Are AI agents ready for the workplace? A new benchmark raises doubts

Nearly two years ago, Microsoft CEO Satya Nadella predicted that AI would soon replace knowledge work—the white-collar jobs held by lawyers, investment bankers, librarians, accountants, IT professionals, and others. Despite the significant progress made by foundation models, this transformation in knowledge work has been slow to arrive. Models have mastered in-depth research and agentic planning, yet most white-collar work remains relatively unaffected.

This is one of the biggest mysteries in AI today. Thanks to new research from the training-data company Mercor, we are finally getting some answers. The research examines how leading AI models perform actual white-collar work tasks drawn from consulting, investment banking, and law. The result is a new benchmark called APEX-Agents. So far, every AI lab is receiving a failing grade. When faced with queries from real professionals, even the best models struggled to get more than a quarter of the questions right. The vast majority of the time, the models returned a wrong answer or no answer at all.

According to Mercor CEO Brendan Foody, who worked on the paper, the models’ biggest stumbling block was tracking down information across multiple domains. This skill is integral to most knowledge work performed by humans. Foody explained that the benchmark built out an entire environment modeled after real professional services. In real life, professionals operate across tools like Slack and Google Drive, not with all context provided in one place. For many agentic AI models, that kind of multi-domain reasoning is still hit or miss.

The benchmark scenarios were drawn from actual professionals on Mercor’s expert marketplace. These professionals both designed the queries and set the standard for a successful response. Reviewing the questions gives a sense of the tasks’ complexity. One example from the law section asks whether, under a company’s own policies and relevant EU privacy laws, certain data exports during an outage can be treated as consistent with a specific article. The correct answer is yes, but arriving at it requires an in-depth assessment of both corporate policy and legal regulations.

While such a question might stump a well-informed human, the researchers aimed to model the real work done by professionals. If an LLM could reliably answer these questions, it could effectively replace many lawyers working today. Foody stated that this is probably the most important topic in the economy and that the benchmark is very reflective of the real work these people do.

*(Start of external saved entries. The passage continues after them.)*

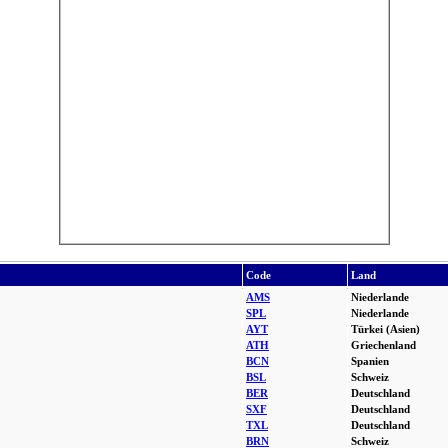
Code
Land
AMS
Niederlande
SPL
Niederlande
AYT
Türkei (Asien)
ATH
Griechenland
BCN
Spanien
BSL
Schweiz
BER
Deutschland
SXF
Deutschland
TXL
Deutschland
BRN
Schweiz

OpenAI previously attempted to measure professional skills with its GDPval benchmark. However, the APEX-Agents test differs in important ways. Where GDPval tests general knowledge across a wide range of professions, APEX-Agents measures a system’s ability to perform sustained tasks within a narrow set of high-value professions. This makes it more difficult for models but also more closely tied to the potential for automating these jobs.

While none of the models proved ready to take over as investment bankers, some performed better than others. Gemini 3 Flash performed best with 24% one-shot accuracy, followed closely by GPT-5.2 with 23%. Below that, Opus 4.5, Gemini 3 Pro, and GPT-5 all scored roughly 18%.

Although the initial results fall short, the AI field has a history of blowing through challenging benchmarks. Now that the APEX-Agents test is public, it stands as an open challenge for AI labs that believe they can do better—something Foody fully expects in the coming months. He noted that performance is improving rapidly. Right now, it’s fair to say the AI is like an intern that gets it right a quarter of the time, but last year it was the intern that got it right only five or ten percent of the time. That kind of improvement year after year can have an impact very quickly.